2022年,感覺走得最慢的一段時間

2022年11月17日,二十條。2022年12月7日,十條。

從二十條到十條只經歷了20天。

十條的差距是從半管控到完全放開。沒有了管控的約束,人的行為就像失控的情緒一下子宣洩開來。失去了嚴格的管控,病毒也像開了閘門的洪水,撒野著歡兒地四散開來,向著一切原本就不太牢固的堤壩洶湧侵襲。

2022年12月19日,週一。

從上週發現的第一例陽了開始,就接連不斷的第二例、第三例。。。。

辦公室裡的人一天一天在減少,已經沒有人去問“是不是中招兒?”這樣的話了。昨天坐在你身邊的同事,今天過了上班時間了,還是不見身影,過一會兒,RTX會跳出“我陽了”、“我發燒了”幾個字。開始有的人還會有些驚恐,繼而拿酒精瘋狂地噴灑著周圍。但慢慢地也就不足為奇了,大家似乎都以平常心等待著那個屬於自己的躲也躲不過的時刻的到來。

**蒐集資料:**
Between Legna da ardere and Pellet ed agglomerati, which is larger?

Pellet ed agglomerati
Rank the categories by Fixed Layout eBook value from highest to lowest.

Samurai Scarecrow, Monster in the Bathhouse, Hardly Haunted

**閱讀應用:**
A. 請將文章中介於「從上週發現的第一例陽了開始,就接連不斷的第二例、第三例。。。。」與「己的躲也躲不過的時刻的到來。」之間的部分(含兩端)重寫一遍,並把其中的「同事」替換為「朋友」。
B. 依據文章,回答下列問題:
(i)二十條出現在哪一天?
(ii)文章說十條的差距是從什麼到什麼?
(iii)RTX會跳出哪幾個字?
作答時只依據文章本身,不參考資料。

**參考答案:**
A.
從上週發現的第一例陽了開始,就接連不斷的第二例、第三例。。。。

辦公室裡的人一天一天在減少,已經沒有人去問“是不是中招兒?”這樣的話了。昨天坐在你身邊的朋友,今天過了上班時間了,還是不見身影,過一會兒,RTX會跳出“我陽了”、“我發燒了”幾個字。開始有的人還會有些驚恐,繼而拿酒精瘋狂地噴灑著周圍。但慢慢地也就不足為奇了,大家似乎都以平常心等待著那個屬於自己的躲也躲不過的時刻的到來。

B.
(i)2022年11月17日。
(ii)從半管控到完全放開。
(iii)「我陽了」、「我發燒了」。